IV.  Before God and Man Leviticus 19:15-18

‘You shall do no injustice in judgment. You shall not be partial to the poor, nor honor the person of the mighty. In righteousness you shall judge your neighbor. 16 You shall not go about as a talebearer among your people; nor shall you take a stand against the life of your neighbor: I am the Lord.

17 ‘You shall not hate your brother in your heart.

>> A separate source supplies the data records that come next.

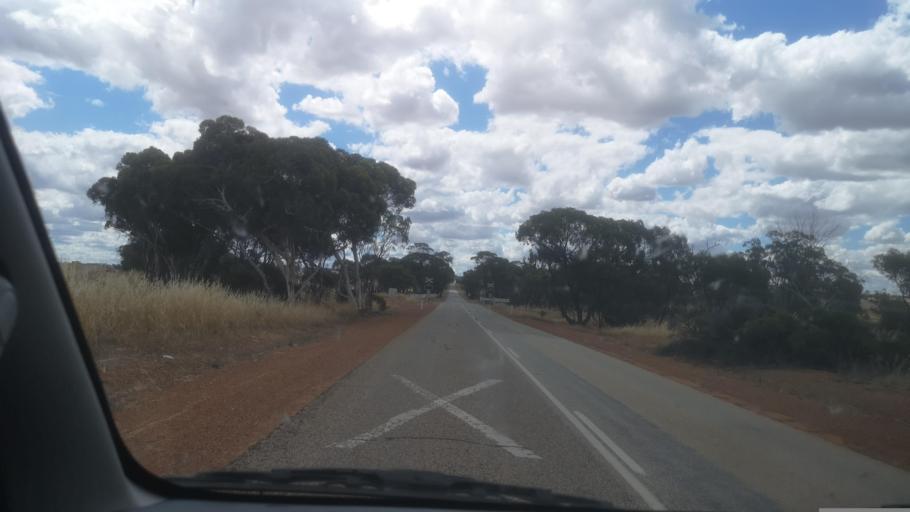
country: AU
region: Western Australia
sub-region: Beverley
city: Beverley
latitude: -31.9811
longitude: 117.0884
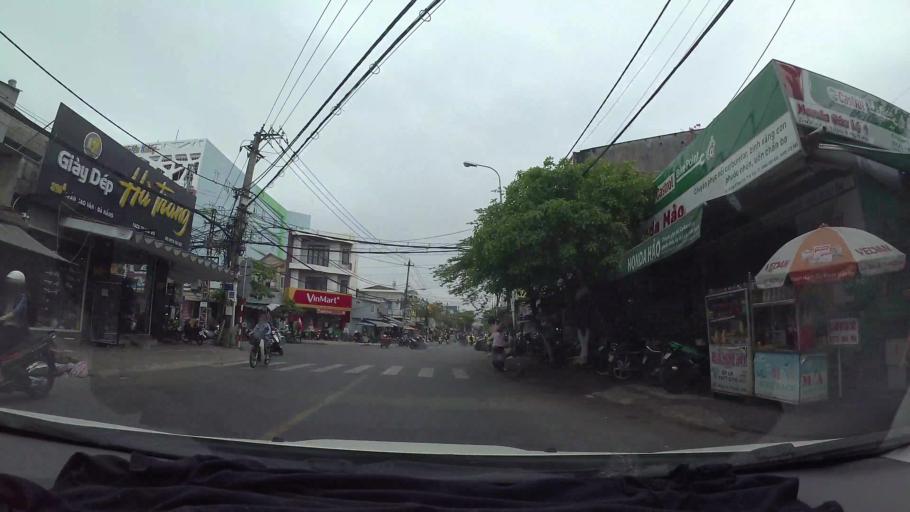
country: VN
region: Da Nang
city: Thanh Khe
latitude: 16.0677
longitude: 108.1820
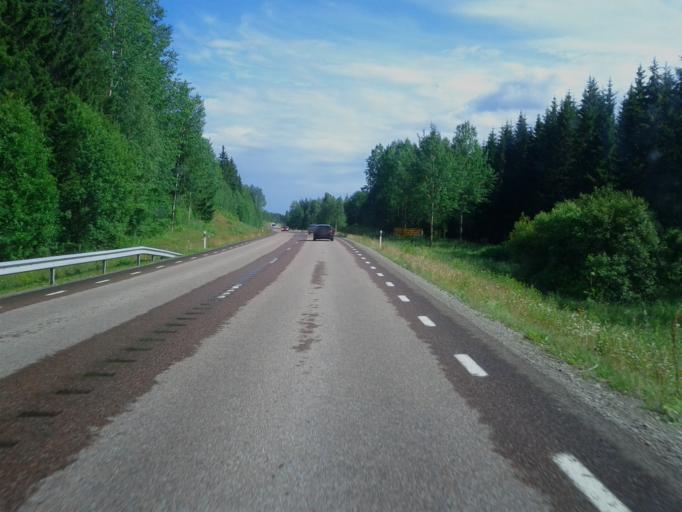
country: SE
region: Dalarna
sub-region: Faluns Kommun
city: Falun
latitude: 60.6521
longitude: 15.5590
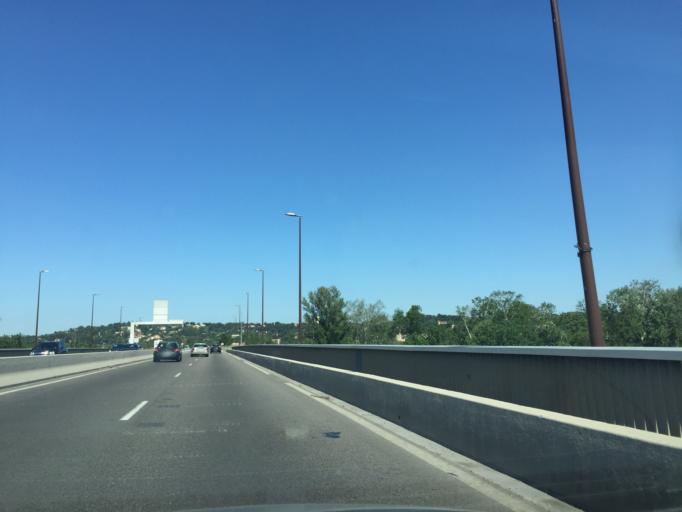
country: FR
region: Provence-Alpes-Cote d'Azur
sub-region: Departement du Vaucluse
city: Avignon
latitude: 43.9445
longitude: 4.7950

You shall surely rebuke your neighbor, and not bear sin because of him. 18 You shall not take vengeance, nor bear any grudge against the children of your people, but you shall love your neighbor as yourself: I am the Lord.

When Jesus was asked about the greatest commandment, he replied that the greatest commandment was to love God and to love one’s neighbor.   We are no longer required to keep the Mosaic Law, but we are required to keep the law of love.  We are to love God with our whole heart, and our neighbor as ourselves.  This begins in the attitude of our heart, and is revealed by our words and actions.  Some people would prefer nice list of does and don’t.  In some ways that is easier, and more clear.  Certainly there are things that I would like to place on a universal list, but then we would find ourselves arguing over the list.  For the message today, we simply want to recognize the starting point, and the starting point of holiness, is love.

V.  Pursue Holiness:  Hebrew 12:14

  Pursue peace with all people, and holiness, without which no one will see the Lord:

As Christians, we recognize that we are saved by grace, through faith, for good works.  (c.f. Ephesians 2:8-10)  We do not pursue holiness out of fear, or an attempt to earn our way into heaven.  We pursue holiness, because God is holy, and we want to be like our heavenly father.